1. For guideship services, contact Ryan Augusto at 0929-1910360. Ryan is also a divemaster, so for scuba divers out there, he’s your guy to get in touch with for dive adventures safaris. Ryan also arranges jetski rides, city tours, and Bohol tours. For some reason, he also offers massage services.
If this is your first time island hopping in Mactan, ask Ryan to recommend a number of islands to visit. Just tell him the activities you wish to partake —snorkeling, scuba diving, swimming in a secluded beach, etc.—and the number of people in your group so he can help plan out your itinerary and budget as well as arrange a pump boat and other equipment for you.
2. Boat rental and island hopping service fees depend on two main factors: the size of the pump boat and the islands that you plan to visit. As a rule of the thumb, you need to spend P3,000 to P5,000 to rent a pump boat. Needless to say, the larger the vessel or the farther your destination is, the more you will need to pay. Considering the relatively hefty rate, it is best to go island hopping as a group so you can divide the rate among the members of your group. Note that the rental price does NOT include the entrance fees to several of the islands.
3. Island hopping tours in Mactan are whole-day affairs so make the most of your money by maximizing the day.
4. Many of the islands in your tour have entrance fees ranging from P50 to P100, perhaps more for “touristy” islands. So you need to factor in the entrance fees in your budget. In some islands, you can avoid paying the fee if you don’t dock or wade ashore.
5. If you visit marine sanctuaries like the Hilutungan Marine Sanctuary, be prepared to pay a fee even though you have no intention of wading ashore. The collected fees are used to pay the Bantay Dagat personnel who constantly guide the area and for reef maintenance.
6. We recommend letting Ryan (or a travel agency of your choice) to arrange your island hopping trip. If you do it yourself, you will be accosted with extra fees, arrangements, and other hassles that will make your supposedly fun and exciting trip into a nightmare. Let your provider do all the work so you can sit back and relax.
7. Don’t worry if you or certain people in your group can’t swim. Just tell Ryan or your service provider about the situation so they can provide life jackets for you. In fact, most pump boats have a stash of life jackets that you can use. Using them and snorkeling equipment may be free of charge or can be rented for a very minimal fee. Of course, you can bring your own snorkeling equipment, diving equipment, life jacket, and other toys.
8. The best time to go island hopping is from March to June. During these summer months, the seas are calm and clear. Come rainy or windy months, the waters in Hilutungan Island become choppy and murky.

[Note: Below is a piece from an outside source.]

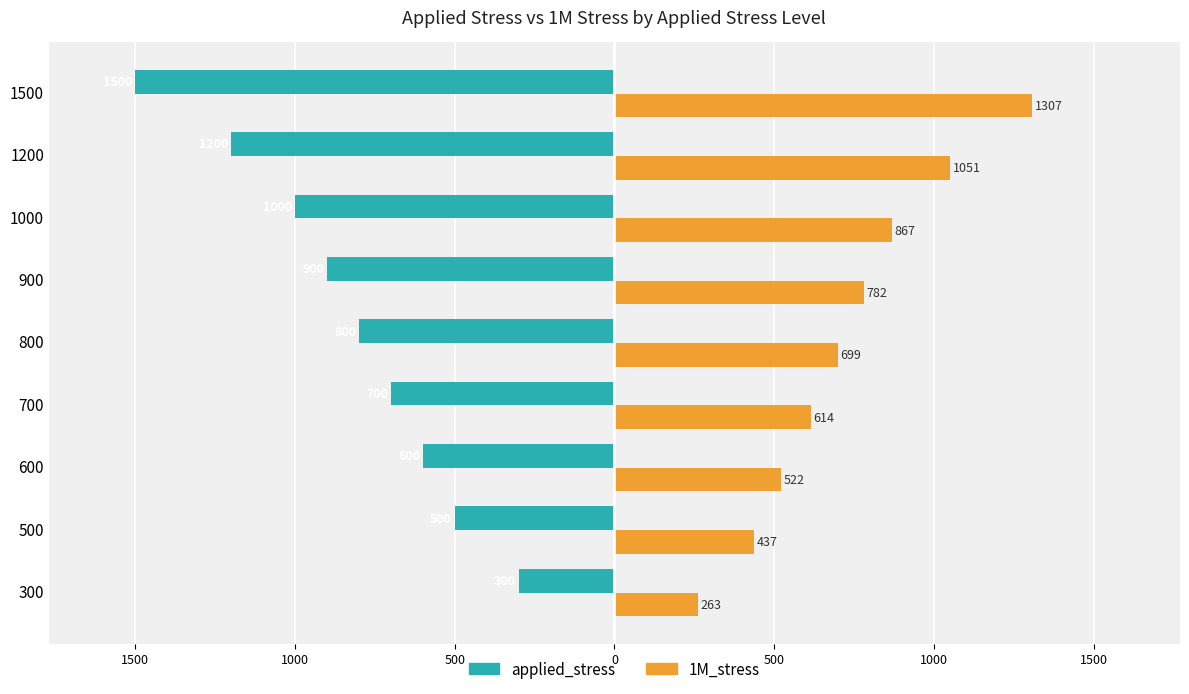

What are all the series names shown in the legend?

applied_stress, 1M_stress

9. If you want to save money, bring your own meals because foodstuff sold in the islands is relatively expensive. Of course, you can set aside a budget if you want to taste exotic seafood such as lobsters, clams, and stonefish.
Additionally, many pump boats have spaces for grilling so you can prepare grilled food while you’re at sea. Your pump boat may also have a cooler to keep your drinks; you only need to provide the ice.
10. Pack light but bring the following:
- water (at least two liters)
- sandals or booties
- umbrella, hat, or sarong
- snacks and soft drinks
- bathing suit and swimming attire
- a small bottle of vinegar (for jellyfish stings)
- extra clothes
- extra money for emergencies
11. Be sure to waterproof your stuff that are vulnerable to damage when wet. An easy way to do this is to place them inside Zip-lock plastic bags or dry bags.